Thoughts on civic duty ...

Nov 05, 2008 21:44

lifted from a comment in another LJ  journal

A US military veteran on my flist asked what his readers have done to protect and defend their rights.  Behind the cut is my response.

Yeah, I'm wordy.  I get that way easily, let alone when I'm passionate.  But I don't regret a word.

By the time women were allowed to serve in the way you mention, I was too old. However, I won't deny that I would not have volunteered. I'm really not the military type. On the other hand, I think that if we have a military service expectation on any one (SS registration, anyone?) we should have it on everyone. Period. Like Israel. I would have submitted to such regulation myself -- and advocated for it when I was a candidate for such service.

Still, I have done things. I put a lot of effort into staying an informed voter, and I do so by looking at many sources of information, not just the ones I find easy to agree with. I research further anything I don't understand well enough to vote on. I have only missed two chances to vote since I cast my first vote as a member of the 18-year-old voting class in 1972. Both were primaries. (I am an independent.)

I have worked as an election judge or poll worker more than once in two states. I have canvassed for things I feel strongly about. I have given my money to causes I endorsed.

I have been open to discussion with fellow citizens, both those who agree and those who disagree with me. I believe I have done so with candor, respect and with open ears. At least I have tried. I have often played devil's advocate to explain how anyone might disagree with us when I am talking to those who agree with me.

I pay my taxes, and while I may or may not agree with the taxation rate and/or a specific use of tax money, I do this because I am obligated to pay my way in the use of public resources we *all* use in one way or another. While I do not do so joyfully, I do so willingly and proudly. I am not being political, but patriotic, when I confess I was offended by my president and some 2008 candidates making jokes of this particular civic duty.

Veteran's causes are on my regular charity donation list. When the current administration cut the part of military spending that supported the families of deployed troops and helped returning veterans, I donated additional monies.

It is my belief that any American can do some or all of the above. They are not as fraught with potential danger as military service, although we should never forget that people have lost lives doing the above -- James Chaney, Andrew Goodman and Michael Schwerner stay in my mind. Dangerous or not, these are important and valuable contributions.

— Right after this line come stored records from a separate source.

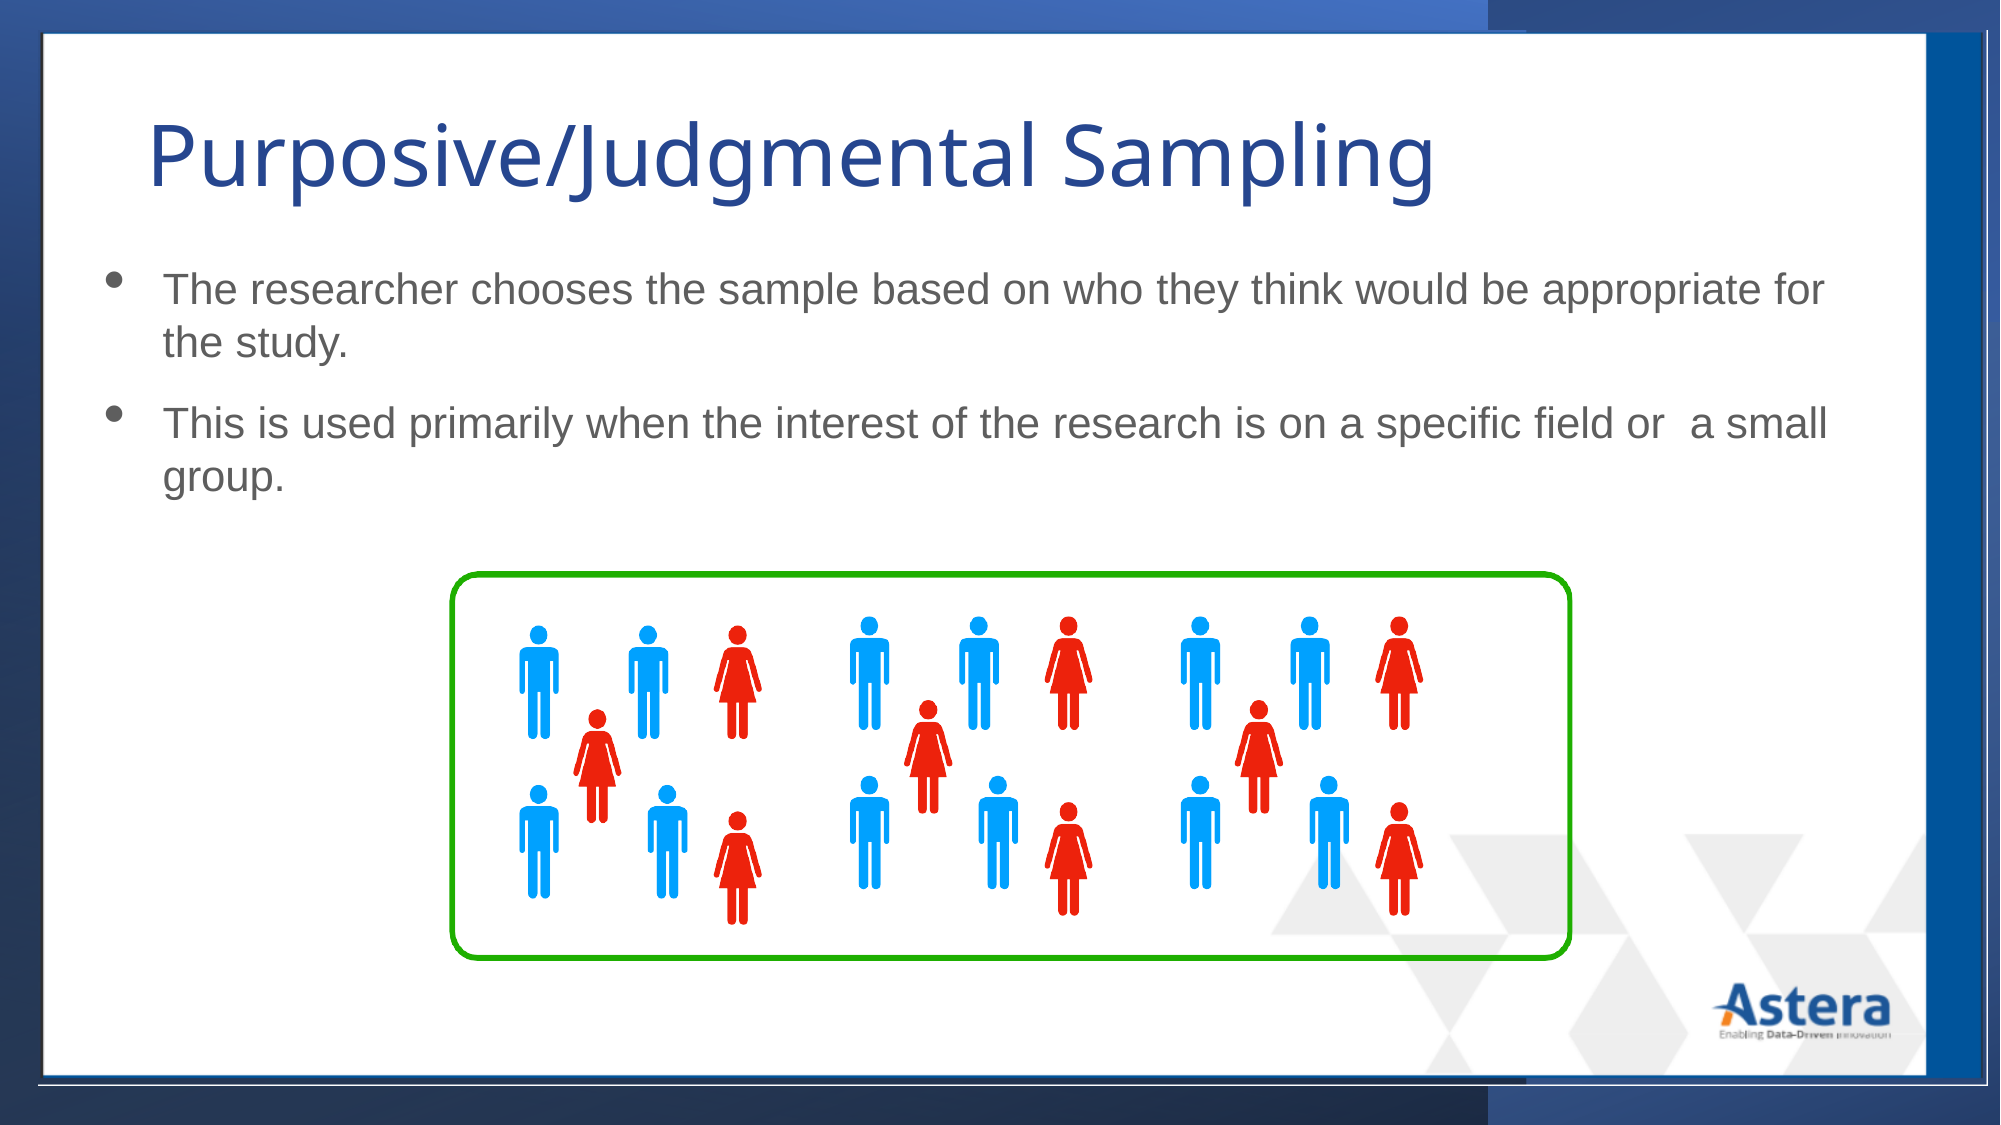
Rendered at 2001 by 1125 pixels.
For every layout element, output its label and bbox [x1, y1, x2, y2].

text_box [1489, 0, 2000, 321]
text_box [0, 0, 1489, 321]
text_box [0, 321, 2000, 1125]
picture [38, 30, 1988, 1086]
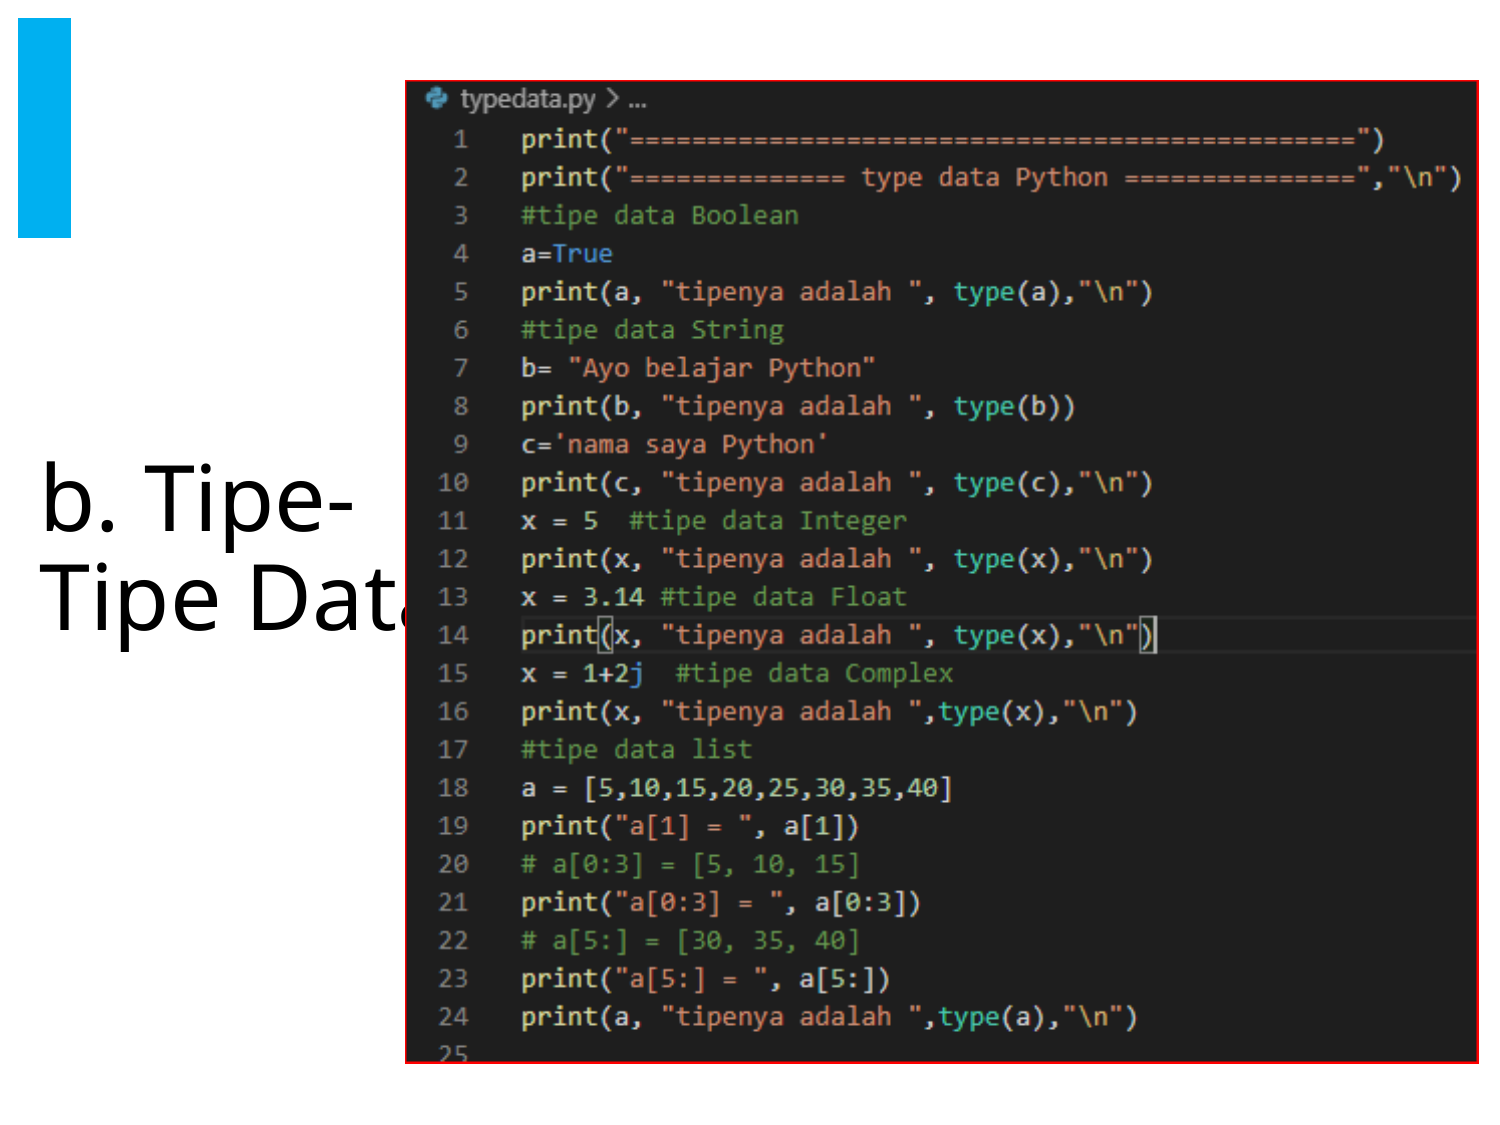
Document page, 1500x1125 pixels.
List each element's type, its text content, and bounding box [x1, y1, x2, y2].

title b. Tipe-Tipe Data [24, 441, 405, 661]
picture [405, 80, 1479, 1064]
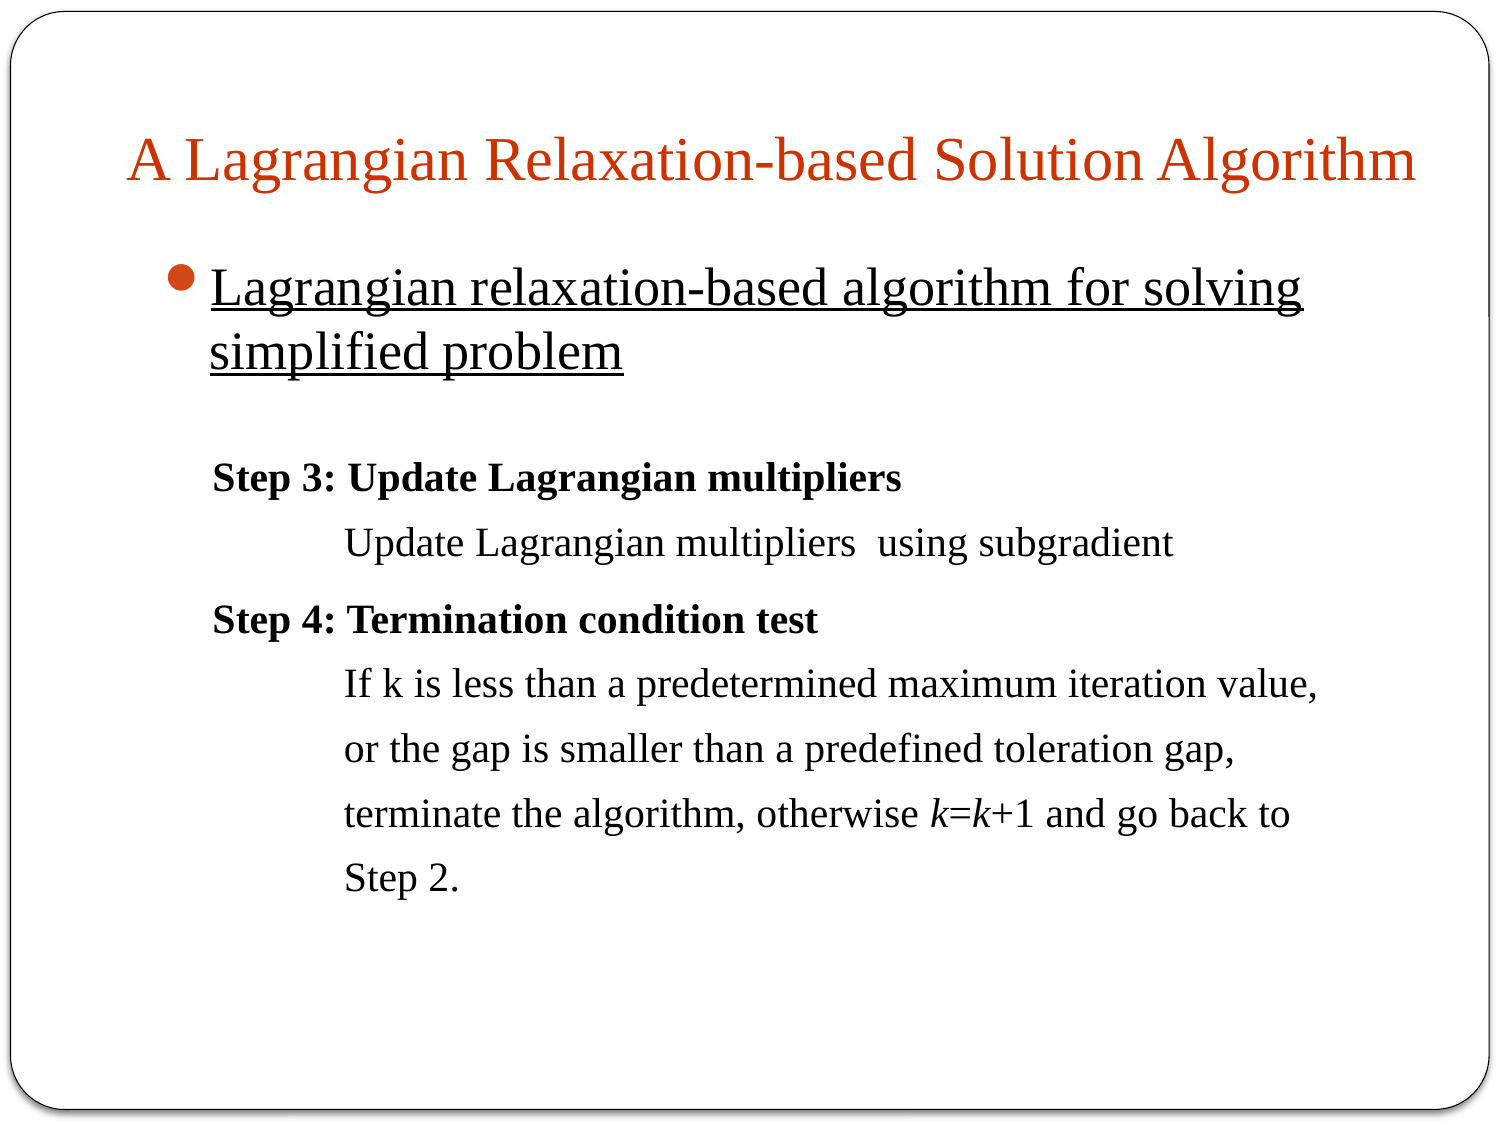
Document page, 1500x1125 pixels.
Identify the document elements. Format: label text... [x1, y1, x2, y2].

title A Lagrangian Relaxation-based Solution Algorithm [112, 66, 1459, 209]
list Lagrangian relaxation-based algorithm for solving simplified problem [150, 243, 1425, 988]
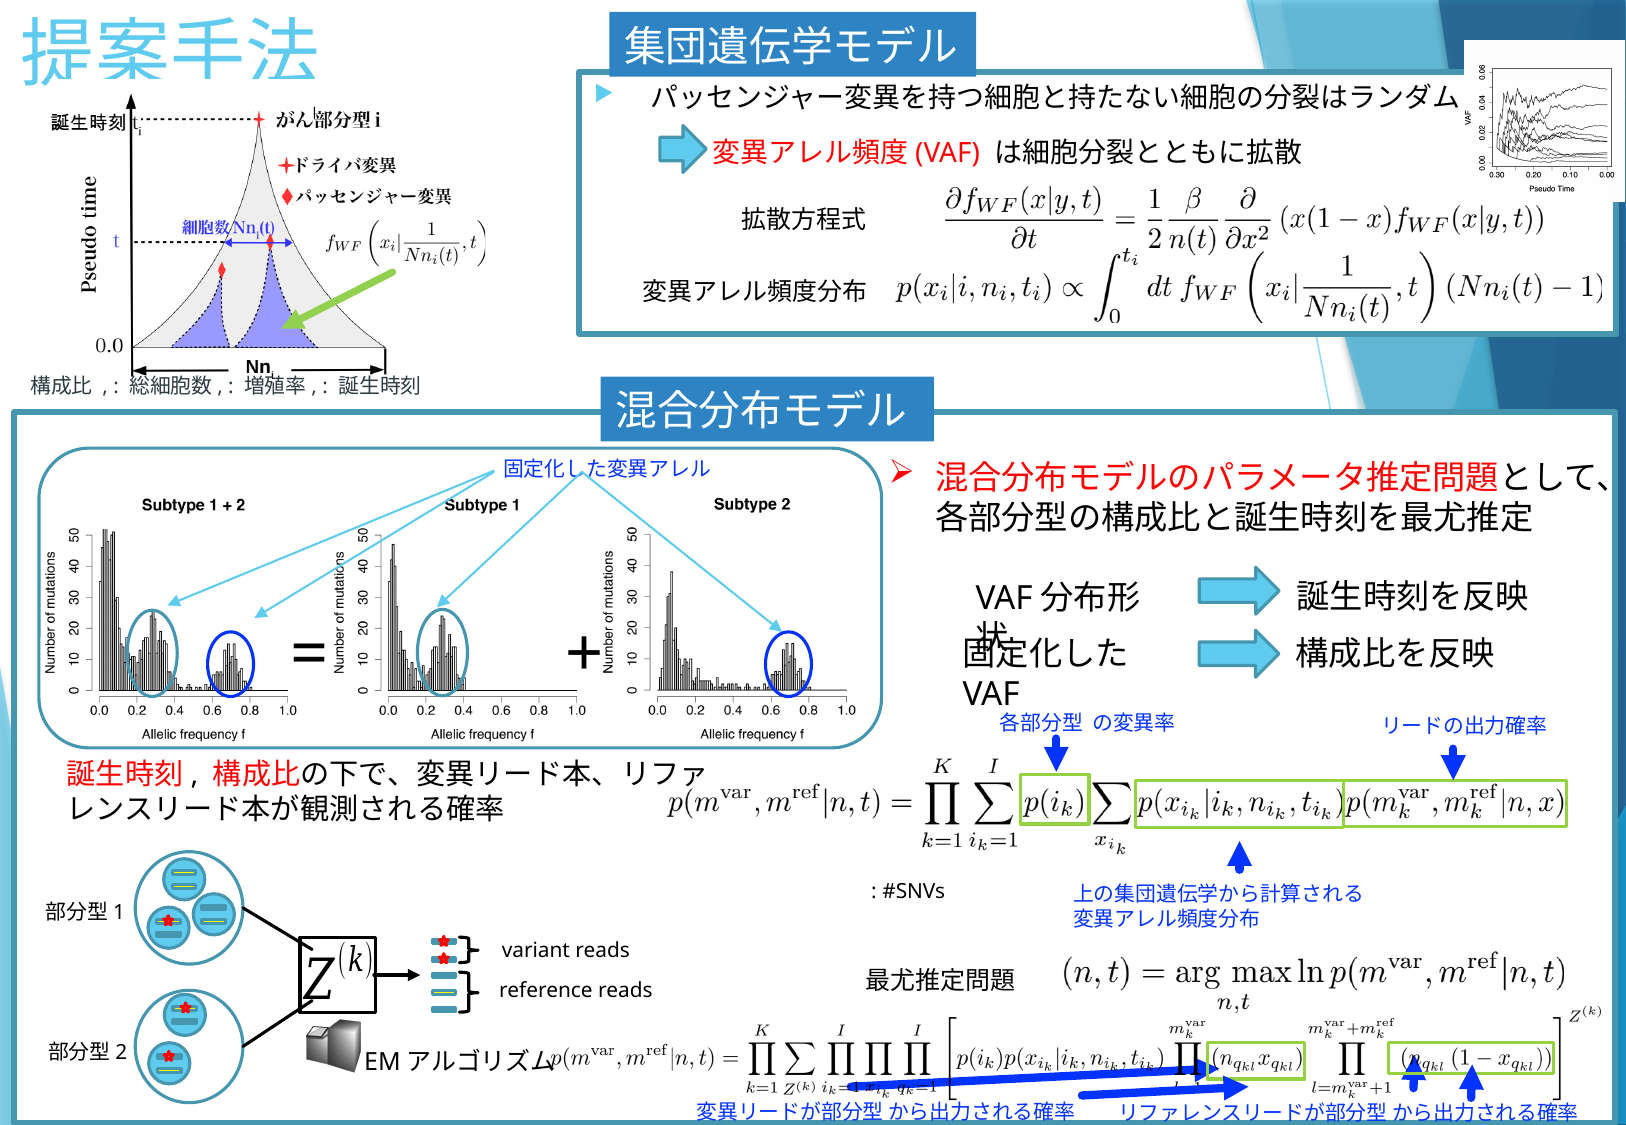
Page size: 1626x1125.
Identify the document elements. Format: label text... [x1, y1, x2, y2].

text_box 変異アレル頻度分布 [627, 267, 889, 313]
text_box 混合分布モデル [600, 376, 934, 442]
picture [894, 39, 1625, 324]
text_box [658, 124, 708, 174]
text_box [49, 79, 486, 380]
text_box 集団遺伝学モデル [609, 11, 977, 77]
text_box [666, 701, 1625, 940]
text_box 最尤推定問題 [850, 956, 1047, 1002]
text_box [1081, 1086, 1250, 1096]
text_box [547, 1003, 1603, 1102]
picture [1061, 948, 1565, 1015]
text_box 拡散方程式 [726, 196, 888, 241]
text_box [14, 411, 1616, 1123]
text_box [42, 447, 918, 757]
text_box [38, 851, 663, 1104]
text_box 混合分布モデルのパラメータ推定問題として、各部分型の構成比と誕生時刻を最尤推定 [919, 448, 1625, 544]
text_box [947, 566, 1625, 682]
title 提案手法 [5, 0, 851, 174]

I have done other things, some of them fraught with personal danger, if not life-threatening danger, but very few American citizens are ever put in the positions I was in when I did them, so I won't count them. Except for one of the not dangerous ones:

I have read the Constitution. Many, many times. I have read analyses from constitutional scholars from different political viewpoints. I have studied other democratic constitutions in other countries, and came to a better understanding of ours through comparison.

I cut my fellow citizens some slack on this one. I enjoy constitutional law and political philosophy. I enjoy intellectual study. This one is easy for me. That doesn't make it insignificant, but it is not a sacrifice for me in any sense.

I really do attempt to walk what I talk.

Many of my fellow citizens do not have my advantages to do much of what I do.  My job hours are flexible, my finances are generally comfortable (with tight spots now and then).  I do not have children and the related responsibilities and time sinks.  I was given some gifts that made acquiring the skills for some of what I do not only possible but relatively easy.  This is not to say I have not worked, and worked hard, to get where I am.  It is to acknowledge that some of us can give more than others.  That's how societies work -- and one of the reasons we form them.

Just imagine , though, if *every* citizen did just one of the above -- and if *every* eligible voter voted. What a country!